- _ACTIVITY_: Write the whole listing out again, word for word.

=== Begin Enclosure ===

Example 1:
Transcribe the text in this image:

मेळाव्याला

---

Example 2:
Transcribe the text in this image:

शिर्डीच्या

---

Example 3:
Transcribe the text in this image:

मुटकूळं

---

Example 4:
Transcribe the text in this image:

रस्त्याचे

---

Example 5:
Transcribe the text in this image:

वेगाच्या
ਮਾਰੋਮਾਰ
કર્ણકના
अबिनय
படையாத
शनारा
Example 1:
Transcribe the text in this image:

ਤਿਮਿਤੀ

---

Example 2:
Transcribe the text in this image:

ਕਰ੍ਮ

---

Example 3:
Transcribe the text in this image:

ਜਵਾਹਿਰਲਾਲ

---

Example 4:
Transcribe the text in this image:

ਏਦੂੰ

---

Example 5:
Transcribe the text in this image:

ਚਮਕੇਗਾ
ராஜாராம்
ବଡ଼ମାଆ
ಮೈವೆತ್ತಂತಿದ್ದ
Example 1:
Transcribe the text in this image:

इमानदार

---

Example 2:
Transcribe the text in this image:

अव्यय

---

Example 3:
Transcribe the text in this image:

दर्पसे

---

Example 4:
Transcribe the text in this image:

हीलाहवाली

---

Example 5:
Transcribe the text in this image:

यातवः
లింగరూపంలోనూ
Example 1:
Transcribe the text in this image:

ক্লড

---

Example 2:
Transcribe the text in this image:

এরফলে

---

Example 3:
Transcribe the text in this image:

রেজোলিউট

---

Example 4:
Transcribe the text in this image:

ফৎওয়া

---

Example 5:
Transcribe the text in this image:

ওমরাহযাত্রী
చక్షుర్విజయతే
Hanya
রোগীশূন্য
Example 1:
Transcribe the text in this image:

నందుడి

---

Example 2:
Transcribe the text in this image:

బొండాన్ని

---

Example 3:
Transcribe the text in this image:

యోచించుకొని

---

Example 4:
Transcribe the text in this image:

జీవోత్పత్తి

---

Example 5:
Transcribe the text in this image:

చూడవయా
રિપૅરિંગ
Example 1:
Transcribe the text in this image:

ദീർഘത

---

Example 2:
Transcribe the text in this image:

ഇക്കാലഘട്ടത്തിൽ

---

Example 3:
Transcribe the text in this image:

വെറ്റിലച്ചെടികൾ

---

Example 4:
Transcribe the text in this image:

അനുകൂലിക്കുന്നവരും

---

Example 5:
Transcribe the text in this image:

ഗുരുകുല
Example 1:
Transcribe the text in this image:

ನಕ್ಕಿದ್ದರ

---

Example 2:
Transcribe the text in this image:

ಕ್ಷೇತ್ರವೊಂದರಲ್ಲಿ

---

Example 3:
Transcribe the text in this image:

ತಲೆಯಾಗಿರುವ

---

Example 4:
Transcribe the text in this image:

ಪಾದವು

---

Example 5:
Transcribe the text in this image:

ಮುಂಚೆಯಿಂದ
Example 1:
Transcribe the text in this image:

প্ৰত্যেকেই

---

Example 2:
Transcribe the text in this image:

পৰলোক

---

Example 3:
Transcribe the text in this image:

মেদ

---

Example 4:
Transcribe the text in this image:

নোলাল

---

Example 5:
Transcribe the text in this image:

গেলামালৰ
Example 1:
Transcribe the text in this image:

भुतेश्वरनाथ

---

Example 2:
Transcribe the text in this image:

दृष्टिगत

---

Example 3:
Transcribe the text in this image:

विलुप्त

=== End Enclosure ===

- _RESULT OF THIS TASK_:
Example 1:
Transcribe the text in this image:

मेळाव्याला

---

Example 2:
Transcribe the text in this image:

शिर्डीच्या

---

Example 3:
Transcribe the text in this image:

मुटकूळं

---

Example 4:
Transcribe the text in this image:

रस्त्याचे

---

Example 5:
Transcribe the text in this image:

वेगाच्या
ਮਾਰੋਮਾਰ
કર્ણકના
अबिनय
படையாத
शनारा
Example 1:
Transcribe the text in this image:

ਤਿਮਿਤੀ

---

Example 2:
Transcribe the text in this image:

ਕਰ੍ਮ

---

Example 3:
Transcribe the text in this image:

ਜਵਾਹਿਰਲਾਲ

---

Example 4:
Transcribe the text in this image:

ਏਦੂੰ

---

Example 5:
Transcribe the text in this image:

ਚਮਕੇਗਾ
ராஜாராம்
ବଡ଼ମାଆ
ಮೈವೆತ್ತಂತಿದ್ದ
Example 1:
Transcribe the text in this image:

इमानदार

---

Example 2:
Transcribe the text in this image:

अव्यय

---

Example 3:
Transcribe the text in this image:

दर्पसे

---

Example 4:
Transcribe the text in this image:

हीलाहवाली

---

Example 5:
Transcribe the text in this image:

यातवः
లింగరూపంలోనూ
Example 1:
Transcribe the text in this image:

ক্লড

---

Example 2:
Transcribe the text in this image:

এরফলে

---

Example 3:
Transcribe the text in this image:

রেজোলিউট

---

Example 4:
Transcribe the text in this image:

ফৎওয়া

---

Example 5:
Transcribe the text in this image:

ওমরাহযাত্রী
చక్షుర్విజయతే
Hanya
রোগীশূন্য
Example 1:
Transcribe the text in this image:

నందుడి

---

Example 2:
Transcribe the text in this image:

బొండాన్ని

---

Example 3:
Transcribe the text in this image:

యోచించుకొని

---

Example 4:
Transcribe the text in this image:

జీవోత్పత్తి

---

Example 5:
Transcribe the text in this image:

చూడవయా
રિપૅરિંગ
Example 1:
Transcribe the text in this image:

ദീർഘത

---

Example 2:
Transcribe the text in this image:

ഇക്കാലഘട്ടത്തിൽ

---

Example 3:
Transcribe the text in this image:

വെറ്റിലച്ചെടികൾ

---

Example 4:
Transcribe the text in this image:

അനുകൂലിക്കുന്നവരും

---

Example 5:
Transcribe the text in this image:

ഗുരുകുല
Example 1:
Transcribe the text in this image:

ನಕ್ಕಿದ್ದರ

---

Example 2:
Transcribe the text in this image:

ಕ್ಷೇತ್ರವೊಂದರಲ್ಲಿ

---

Example 3:
Transcribe the text in this image:

ತಲೆಯಾಗಿರುವ

---

Example 4:
Transcribe the text in this image:

ಪಾದವು

---

Example 5:
Transcribe the text in this image:

ಮುಂಚೆಯಿಂದ
Example 1:
Transcribe the text in this image:

প্ৰত্যেকেই

---

Example 2:
Transcribe the text in this image:

পৰলোক

---

Example 3:
Transcribe the text in this image:

মেদ

---

Example 4:
Transcribe the text in this image:

নোলাল

---

Example 5:
Transcribe the text in this image:

গেলামালৰ
Example 1:
Transcribe the text in this image:

भुतेश्वरनाथ

---

Example 2:
Transcribe the text in this image:

दृष्टिगत

---

Example 3:
Transcribe the text in this image:

विलुप्त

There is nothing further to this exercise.